Hide Forgot
Is there any reason to think this problem has anything to do with the fact that cluster/distribute had a single subvolume? Presumably if cluster/distribute had many subvolumes and they were all almost full, the same problem would occur. I was the customer seeing the problems Vikas described, but my recollection is touch (creating a file) failed with "No such file or directory" but mkdir succeeded. Regarding Vikas' three suggestions, my $.02: 1. If a file can't be created due to space limitations, either because of min-free-disk or because the underlying filesystem is truly full, then "No space left on device" is certainly a more useful error message than "No such file or directory." 2. I think a warning message should be logged when distribute intentionally refuses to create a file due to min-free-disk. I saw that the disk was 92%, and we are working on enlarging the disk, but I figured "92% is not 100%" so it did not occur to me that the problem was disk-space related. A warning message would fix that. If the underlying bricks were at 100%, I would not need a warning message, because then clearly the problem is that the disk is full. But "disk full" at 92% is not expected, so an explicit warning is warranted. 3. I think distribute's min-free-disk should remain a hard limit. If you want that limit to be 0%, you can set it that way. But making min-free-disk actually be "warn-at-free-disk" just turns glusterfs into a monitoring tool. In general glusterfs should not try to take over the general job of monitoring disk usage; tools like Nagios are better for that.

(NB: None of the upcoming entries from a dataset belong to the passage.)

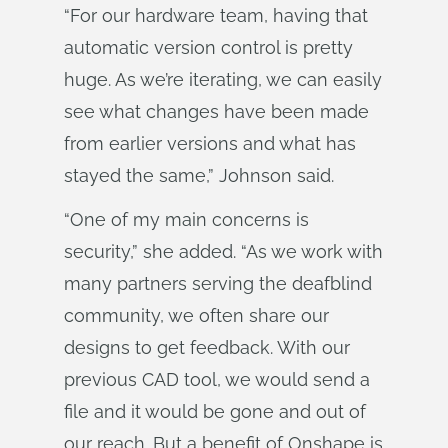
“For our hardware team, having that
automatic version control is pretty
huge. As we’re iterating, we can easily
see what changes have been made
from earlier versions and what has
stayed the same,” Johnson said.
“One of my main concerns is
security,” she added. “As we work with
many partners serving the deafblind
community, we often share our
designs to get feedback. With our
previous CAD tool, we would send a
file and it would be gone and out of
our reach. But a benefit of Onshape is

The following was observed in a setup with distribute with a single subvolume which was 92% full. Since this passed the min-disk-free threshold, distribute did not allow creation of any new files or directories. However, the error messages seen by the user were not helpful: 1) touch failed with "No such file or directory". 2) mkdir failed with "Invalid argument". The client log file had the warning that the subvolume was 92% full. However, when the create failed distribute did not print any message pointing the user to the root of the problem. Suggestions to handle this case better: 1) create, mkdir, etc. operations should return: "No space left on device". 2) A warning log message should be printed indicating that none of distribute's subvolumes have enough space left. 3) It might be useful to change distribute's behavior such that if all its subvolumes are past the threshold it still allows creation of files using the remaining 10% on the subvolumes while printing warning messages.
Please update the status of this bug as its been more than 6months since its filed (bug id < 2000) Please resolve it with proper resolution if its not valid anymore. If its still valid and not critical, move it to 'enhancement' severity.
This situation came due to having distribute with just one subvol. Also this behavior is not reproducable in latest master branch. Hence closing the bug.